Later, Mayor Carter’s response was that a CFPS coordinator needed to be hired. As of this writing, that has yet to be done and the CFPS money remains unspent, even for programs already in place. Much angst and extreme passion have been expressed throughout our country that policing systems and structures need to be addressed. This makes the mayor’s inaction on CFPS that much more confusing and disturbing.

Hiring mayoral staff seems to be one of this administration’s fortes. Not only has the CFPS coordinator position been created, a single chief-of-staff position has morphed into three chiefs-of-staff and we’ve seen the creation of a second deputy parks director. There are now 13 assistants to the mayor on the city payroll plus the recently filled position of executive project lead for redevelopment.

The director of Planning and Economic Development (PED) position has been vacant for a year. Why was a project lead hired for $180,000 per year instead of a qualified PED director?

Also hired since the COVID lockdown began is a new political director for the mayor, ostensibly to replace the outgoing press secretary. This hire, which the mayor said is necessary for him to communicate with the city council, comes from the local AFSCME union, which endorsed Mayor Carter’s candidacy in 2017 (even though there was no DFL endorsement in the mayoral race) and the candidacy of every city council member. The mayor’s new political director has been employed since April, without the required approval of the city council. Despite that glitch, it stretches the imagination that the mayor and city council cannot communicate with one another without a highly paid intermediary.

In addition to these under-the-cover-of-crisis hires, $50,000 of public money is being paid to a public relations firm to bolster Carter’s image as the “economic mayor.”

We cannot escape the math.
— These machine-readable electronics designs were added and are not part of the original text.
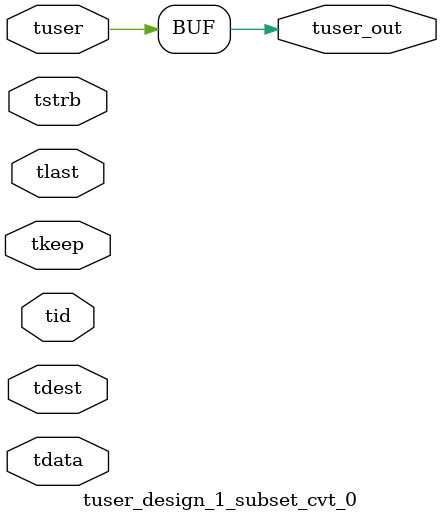
<source format=v>


`timescale 1ps/1ps

module tuser_design_1_subset_cvt_0 #
(
parameter C_S_AXIS_TUSER_WIDTH = 1,
parameter C_S_AXIS_TDATA_WIDTH = 32,
parameter C_S_AXIS_TID_WIDTH   = 0,
parameter C_S_AXIS_TDEST_WIDTH = 0,
parameter C_M_AXIS_TUSER_WIDTH = 1
)
(
input  [(C_S_AXIS_TUSER_WIDTH == 0 ? 1 : C_S_AXIS_TUSER_WIDTH)-1:0     ] tuser,
input  [(C_S_AXIS_TDATA_WIDTH == 0 ? 1 : C_S_AXIS_TDATA_WIDTH)-1:0     ] tdata,
input  [(C_S_AXIS_TID_WIDTH   == 0 ? 1 : C_S_AXIS_TID_WIDTH)-1:0       ] tid,
input  [(C_S_AXIS_TDEST_WIDTH == 0 ? 1 : C_S_AXIS_TDEST_WIDTH)-1:0     ] tdest,
input  [(C_S_AXIS_TDATA_WIDTH/8)-1:0 ] tkeep,
input  [(C_S_AXIS_TDATA_WIDTH/8)-1:0 ] tstrb,
input                                                                    tlast,
output [C_M_AXIS_TUSER_WIDTH-1:0] tuser_out
);

assign tuser_out = {tuser[0:0]};

endmodule


</source>
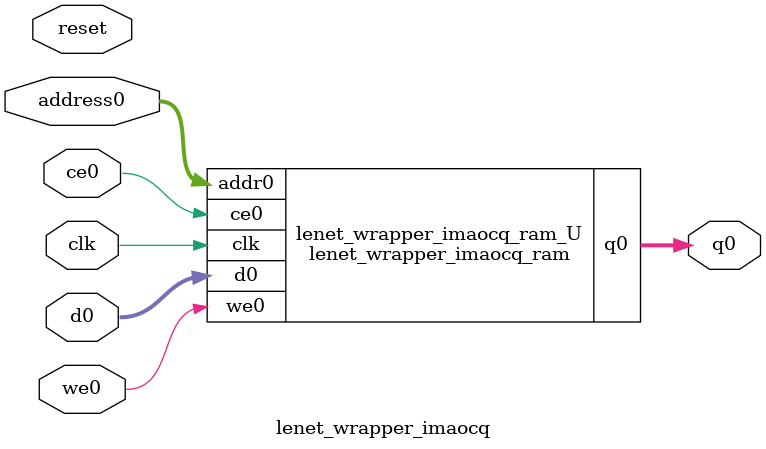
<source format=v>

`timescale 1 ns / 1 ps
module lenet_wrapper_imaocq_ram (addr0, ce0, d0, we0, q0,  clk);

parameter DWIDTH = 32;
parameter AWIDTH = 10;
parameter MEM_SIZE = 1024;

input[AWIDTH-1:0] addr0;
input ce0;
input[DWIDTH-1:0] d0;
input we0;
output reg[DWIDTH-1:0] q0;
input clk;

(* ram_style = "block" *)reg [DWIDTH-1:0] ram[0:MEM_SIZE-1];




always @(posedge clk)  
begin 
    if (ce0) 
    begin
        if (we0) 
        begin 
            ram[addr0] <= d0; 
            q0 <= d0;
        end 
        else 
            q0 <= ram[addr0];
    end
end


endmodule


`timescale 1 ns / 1 ps
module lenet_wrapper_imaocq(
    reset,
    clk,
    address0,
    ce0,
    we0,
    d0,
    q0);

parameter DataWidth = 32'd32;
parameter AddressRange = 32'd1024;
parameter AddressWidth = 32'd10;
input reset;
input clk;
input[AddressWidth - 1:0] address0;
input ce0;
input we0;
input[DataWidth - 1:0] d0;
output[DataWidth - 1:0] q0;



lenet_wrapper_imaocq_ram lenet_wrapper_imaocq_ram_U(
    .clk( clk ),
    .addr0( address0 ),
    .ce0( ce0 ),
    .d0( d0 ),
    .we0( we0 ),
    .q0( q0 ));

endmodule


</source>
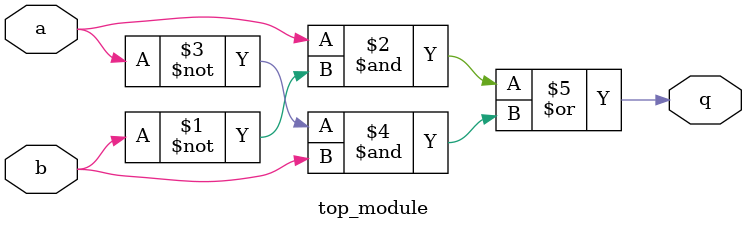
<source format=sv>
module top_module (
	input a, 
	input b, 
	output q
);
	
	assign q = (a & ~b) | (~a & b);
	
endmodule

</source>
Many highly paid staff positions take funding away from other things our community needs, like mill and overlay projects for our pot-holed streets. Renters and homeowners alike are already feeling the heavy weight of city taxes.

Elected leaders and citizens have responsibilities to one another, including transparency and accountability. As we have seen at the national and now city level, some questionable things are being done during this time of uncertainty. It is our civic duty to demand accountability to stop that from happening.

Shirley Erstad, Dave Durenberger and Laura Goodman are members of St. Paul STRONG, a nonpartisan organization dedicated to improving representative government in St. Paul by empowering citizen participation and encouraging open and transparent public processes at City Hall.